:: DATA LISTING ::

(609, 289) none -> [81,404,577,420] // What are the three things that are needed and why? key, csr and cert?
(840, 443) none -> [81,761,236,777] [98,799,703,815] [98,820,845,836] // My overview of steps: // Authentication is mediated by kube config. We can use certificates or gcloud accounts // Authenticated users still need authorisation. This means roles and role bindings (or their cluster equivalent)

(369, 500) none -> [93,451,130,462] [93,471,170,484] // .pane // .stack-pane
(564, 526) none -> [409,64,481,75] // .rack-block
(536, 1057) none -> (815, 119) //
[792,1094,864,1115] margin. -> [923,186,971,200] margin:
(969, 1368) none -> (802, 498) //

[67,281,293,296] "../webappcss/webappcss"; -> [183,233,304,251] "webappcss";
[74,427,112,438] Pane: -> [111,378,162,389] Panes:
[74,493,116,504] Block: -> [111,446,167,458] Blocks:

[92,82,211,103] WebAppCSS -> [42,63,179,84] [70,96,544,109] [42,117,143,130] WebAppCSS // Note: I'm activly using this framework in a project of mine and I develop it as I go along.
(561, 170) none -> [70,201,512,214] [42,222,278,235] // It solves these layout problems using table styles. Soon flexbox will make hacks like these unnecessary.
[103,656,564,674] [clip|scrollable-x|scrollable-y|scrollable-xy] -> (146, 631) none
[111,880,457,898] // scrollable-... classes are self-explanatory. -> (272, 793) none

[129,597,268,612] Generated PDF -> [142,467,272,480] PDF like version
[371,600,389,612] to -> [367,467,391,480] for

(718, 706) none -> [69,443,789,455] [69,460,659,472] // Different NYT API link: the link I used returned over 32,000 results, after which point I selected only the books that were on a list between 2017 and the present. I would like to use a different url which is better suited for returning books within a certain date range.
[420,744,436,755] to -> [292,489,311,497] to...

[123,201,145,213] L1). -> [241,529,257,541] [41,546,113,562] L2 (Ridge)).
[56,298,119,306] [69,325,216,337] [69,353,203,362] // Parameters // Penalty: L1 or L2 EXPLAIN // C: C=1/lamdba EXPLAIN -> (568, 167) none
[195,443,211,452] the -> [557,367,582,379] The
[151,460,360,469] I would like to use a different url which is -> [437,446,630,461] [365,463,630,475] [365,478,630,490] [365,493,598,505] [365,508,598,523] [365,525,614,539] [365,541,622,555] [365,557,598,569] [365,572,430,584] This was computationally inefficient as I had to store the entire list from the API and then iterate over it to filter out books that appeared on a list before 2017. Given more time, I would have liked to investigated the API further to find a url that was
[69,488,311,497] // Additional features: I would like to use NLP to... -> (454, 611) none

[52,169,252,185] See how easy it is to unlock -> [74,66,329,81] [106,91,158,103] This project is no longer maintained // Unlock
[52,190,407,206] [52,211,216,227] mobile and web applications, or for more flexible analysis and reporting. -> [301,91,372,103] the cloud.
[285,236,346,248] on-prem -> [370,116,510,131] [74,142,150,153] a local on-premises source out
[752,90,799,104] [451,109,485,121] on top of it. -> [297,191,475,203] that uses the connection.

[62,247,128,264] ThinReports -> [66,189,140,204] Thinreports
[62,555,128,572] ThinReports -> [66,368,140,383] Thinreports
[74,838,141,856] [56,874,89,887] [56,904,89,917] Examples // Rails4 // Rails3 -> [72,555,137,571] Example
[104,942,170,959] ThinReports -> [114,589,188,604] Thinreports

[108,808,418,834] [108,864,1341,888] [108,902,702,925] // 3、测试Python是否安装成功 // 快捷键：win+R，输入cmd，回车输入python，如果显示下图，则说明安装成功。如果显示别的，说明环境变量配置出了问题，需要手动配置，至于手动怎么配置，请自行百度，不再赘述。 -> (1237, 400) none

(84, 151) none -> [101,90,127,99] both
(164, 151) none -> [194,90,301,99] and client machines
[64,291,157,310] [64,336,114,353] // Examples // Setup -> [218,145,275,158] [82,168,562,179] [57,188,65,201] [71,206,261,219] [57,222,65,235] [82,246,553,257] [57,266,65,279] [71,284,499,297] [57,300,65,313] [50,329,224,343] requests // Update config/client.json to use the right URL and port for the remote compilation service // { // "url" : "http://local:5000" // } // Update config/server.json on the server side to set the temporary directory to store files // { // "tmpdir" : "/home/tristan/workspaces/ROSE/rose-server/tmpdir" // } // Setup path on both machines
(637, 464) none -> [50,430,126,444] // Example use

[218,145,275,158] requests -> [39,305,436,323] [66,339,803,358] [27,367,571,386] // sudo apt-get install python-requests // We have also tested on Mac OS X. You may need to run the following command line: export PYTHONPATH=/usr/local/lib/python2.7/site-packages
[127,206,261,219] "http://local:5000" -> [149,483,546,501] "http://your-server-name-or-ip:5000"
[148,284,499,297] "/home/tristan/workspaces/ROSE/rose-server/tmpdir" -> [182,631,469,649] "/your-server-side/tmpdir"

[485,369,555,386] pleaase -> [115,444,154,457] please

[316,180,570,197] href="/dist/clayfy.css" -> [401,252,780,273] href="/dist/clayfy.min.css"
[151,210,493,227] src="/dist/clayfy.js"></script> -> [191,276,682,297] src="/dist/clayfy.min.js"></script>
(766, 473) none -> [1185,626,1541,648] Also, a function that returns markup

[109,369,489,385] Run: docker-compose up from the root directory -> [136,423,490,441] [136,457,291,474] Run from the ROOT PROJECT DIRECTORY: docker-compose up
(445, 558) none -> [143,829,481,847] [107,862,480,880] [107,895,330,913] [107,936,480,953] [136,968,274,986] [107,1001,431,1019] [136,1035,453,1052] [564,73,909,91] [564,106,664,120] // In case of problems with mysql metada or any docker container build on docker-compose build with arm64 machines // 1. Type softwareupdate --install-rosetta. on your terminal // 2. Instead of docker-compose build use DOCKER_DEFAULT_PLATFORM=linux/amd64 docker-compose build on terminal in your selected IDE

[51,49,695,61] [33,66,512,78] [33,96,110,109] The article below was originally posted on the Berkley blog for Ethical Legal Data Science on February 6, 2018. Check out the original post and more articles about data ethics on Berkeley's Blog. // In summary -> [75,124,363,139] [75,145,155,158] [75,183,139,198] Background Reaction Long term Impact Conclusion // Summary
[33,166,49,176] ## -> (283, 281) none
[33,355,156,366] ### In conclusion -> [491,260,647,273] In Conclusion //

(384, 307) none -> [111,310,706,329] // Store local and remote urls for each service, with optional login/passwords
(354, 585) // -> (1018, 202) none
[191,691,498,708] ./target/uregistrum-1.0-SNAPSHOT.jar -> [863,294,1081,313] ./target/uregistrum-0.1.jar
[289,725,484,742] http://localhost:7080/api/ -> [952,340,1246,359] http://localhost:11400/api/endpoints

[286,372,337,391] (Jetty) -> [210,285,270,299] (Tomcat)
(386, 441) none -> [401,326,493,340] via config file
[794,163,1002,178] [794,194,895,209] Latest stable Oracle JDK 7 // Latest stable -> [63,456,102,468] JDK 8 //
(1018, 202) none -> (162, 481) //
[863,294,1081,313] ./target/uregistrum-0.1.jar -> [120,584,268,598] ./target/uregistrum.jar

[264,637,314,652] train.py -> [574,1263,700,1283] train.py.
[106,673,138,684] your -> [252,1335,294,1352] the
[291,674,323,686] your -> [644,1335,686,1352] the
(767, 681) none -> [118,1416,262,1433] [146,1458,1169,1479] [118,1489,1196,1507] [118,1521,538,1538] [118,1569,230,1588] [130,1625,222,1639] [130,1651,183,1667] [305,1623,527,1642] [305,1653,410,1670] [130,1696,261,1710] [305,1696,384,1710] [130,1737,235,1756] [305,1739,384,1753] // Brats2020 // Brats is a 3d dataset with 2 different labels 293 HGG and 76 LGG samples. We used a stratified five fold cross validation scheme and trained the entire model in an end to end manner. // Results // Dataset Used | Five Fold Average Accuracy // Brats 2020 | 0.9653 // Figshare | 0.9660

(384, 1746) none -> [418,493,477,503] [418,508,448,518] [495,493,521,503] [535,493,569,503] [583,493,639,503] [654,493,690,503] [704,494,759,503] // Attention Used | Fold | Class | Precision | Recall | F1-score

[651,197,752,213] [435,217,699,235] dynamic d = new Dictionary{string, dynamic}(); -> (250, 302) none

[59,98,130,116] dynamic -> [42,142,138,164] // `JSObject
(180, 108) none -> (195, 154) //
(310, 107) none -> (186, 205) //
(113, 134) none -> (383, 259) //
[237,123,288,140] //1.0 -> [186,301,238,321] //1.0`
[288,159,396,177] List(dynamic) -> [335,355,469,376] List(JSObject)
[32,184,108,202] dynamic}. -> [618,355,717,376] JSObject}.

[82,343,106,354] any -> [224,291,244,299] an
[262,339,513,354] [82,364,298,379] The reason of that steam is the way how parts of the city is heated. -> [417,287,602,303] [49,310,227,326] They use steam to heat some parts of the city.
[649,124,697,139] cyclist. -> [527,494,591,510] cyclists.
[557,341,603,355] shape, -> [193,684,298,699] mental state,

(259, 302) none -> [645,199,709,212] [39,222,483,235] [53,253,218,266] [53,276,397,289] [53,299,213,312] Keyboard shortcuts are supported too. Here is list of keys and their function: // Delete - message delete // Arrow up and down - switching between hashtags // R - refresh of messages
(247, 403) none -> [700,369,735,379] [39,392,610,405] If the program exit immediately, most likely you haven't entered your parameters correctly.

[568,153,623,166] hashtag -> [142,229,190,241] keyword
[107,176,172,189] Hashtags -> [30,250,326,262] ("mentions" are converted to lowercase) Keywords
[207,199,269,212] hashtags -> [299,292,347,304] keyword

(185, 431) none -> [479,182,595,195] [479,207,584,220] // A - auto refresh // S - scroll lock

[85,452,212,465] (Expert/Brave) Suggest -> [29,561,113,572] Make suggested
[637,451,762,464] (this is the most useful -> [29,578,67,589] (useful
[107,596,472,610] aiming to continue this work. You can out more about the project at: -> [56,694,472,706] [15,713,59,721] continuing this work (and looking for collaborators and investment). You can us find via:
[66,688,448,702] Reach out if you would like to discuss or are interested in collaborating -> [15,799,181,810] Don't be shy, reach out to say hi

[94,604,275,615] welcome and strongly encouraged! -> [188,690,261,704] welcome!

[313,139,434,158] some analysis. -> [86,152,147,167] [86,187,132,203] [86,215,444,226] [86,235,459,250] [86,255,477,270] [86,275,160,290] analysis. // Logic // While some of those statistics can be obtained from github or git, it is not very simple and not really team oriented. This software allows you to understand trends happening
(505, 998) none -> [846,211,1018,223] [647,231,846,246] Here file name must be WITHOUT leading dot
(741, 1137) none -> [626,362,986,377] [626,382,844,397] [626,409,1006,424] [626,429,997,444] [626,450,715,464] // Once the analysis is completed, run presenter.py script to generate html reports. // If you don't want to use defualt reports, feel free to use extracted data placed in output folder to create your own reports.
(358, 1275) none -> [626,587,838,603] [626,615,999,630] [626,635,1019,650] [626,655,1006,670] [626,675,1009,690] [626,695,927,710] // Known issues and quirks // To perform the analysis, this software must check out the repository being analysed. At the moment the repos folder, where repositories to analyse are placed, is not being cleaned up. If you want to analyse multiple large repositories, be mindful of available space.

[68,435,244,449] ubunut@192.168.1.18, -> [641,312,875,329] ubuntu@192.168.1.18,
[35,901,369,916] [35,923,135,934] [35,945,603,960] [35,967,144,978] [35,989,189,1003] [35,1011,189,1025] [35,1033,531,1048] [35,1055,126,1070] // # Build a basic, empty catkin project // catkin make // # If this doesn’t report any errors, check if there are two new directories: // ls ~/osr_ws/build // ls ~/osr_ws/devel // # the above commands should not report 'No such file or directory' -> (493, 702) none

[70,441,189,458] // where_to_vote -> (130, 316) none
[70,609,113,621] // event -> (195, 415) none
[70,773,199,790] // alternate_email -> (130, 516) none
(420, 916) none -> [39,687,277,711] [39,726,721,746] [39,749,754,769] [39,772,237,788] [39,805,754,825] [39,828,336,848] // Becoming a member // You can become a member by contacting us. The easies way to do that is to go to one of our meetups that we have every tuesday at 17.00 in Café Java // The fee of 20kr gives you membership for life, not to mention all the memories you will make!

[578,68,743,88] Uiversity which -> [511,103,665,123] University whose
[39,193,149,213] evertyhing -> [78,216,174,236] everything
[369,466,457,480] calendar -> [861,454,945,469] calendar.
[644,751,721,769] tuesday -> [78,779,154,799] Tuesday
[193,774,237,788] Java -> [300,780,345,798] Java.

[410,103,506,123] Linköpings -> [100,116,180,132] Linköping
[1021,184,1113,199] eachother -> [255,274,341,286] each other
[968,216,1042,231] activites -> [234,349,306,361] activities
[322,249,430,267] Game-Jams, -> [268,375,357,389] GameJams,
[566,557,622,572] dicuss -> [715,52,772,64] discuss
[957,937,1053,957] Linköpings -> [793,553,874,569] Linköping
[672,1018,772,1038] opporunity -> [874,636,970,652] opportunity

:: EXERCISE BRIEF ::
Give back every line from the beginning of the records through the line holding "(840, 443) none", exactly as it reads, and leave out the rest.

:: ANSWER SECTION ::
(609, 289) none -> [81,404,577,420] // What are the three things that are needed and why? key, csr and cert?
(840, 443) none -> [81,761,236,777] [98,799,703,815] [98,820,845,836] // My overview of steps: // Authentication is mediated by kube config. We can use certificates or gcloud accounts // Authenticated users still need authorisation. This means roles and role bindings (or their cluster equivalent)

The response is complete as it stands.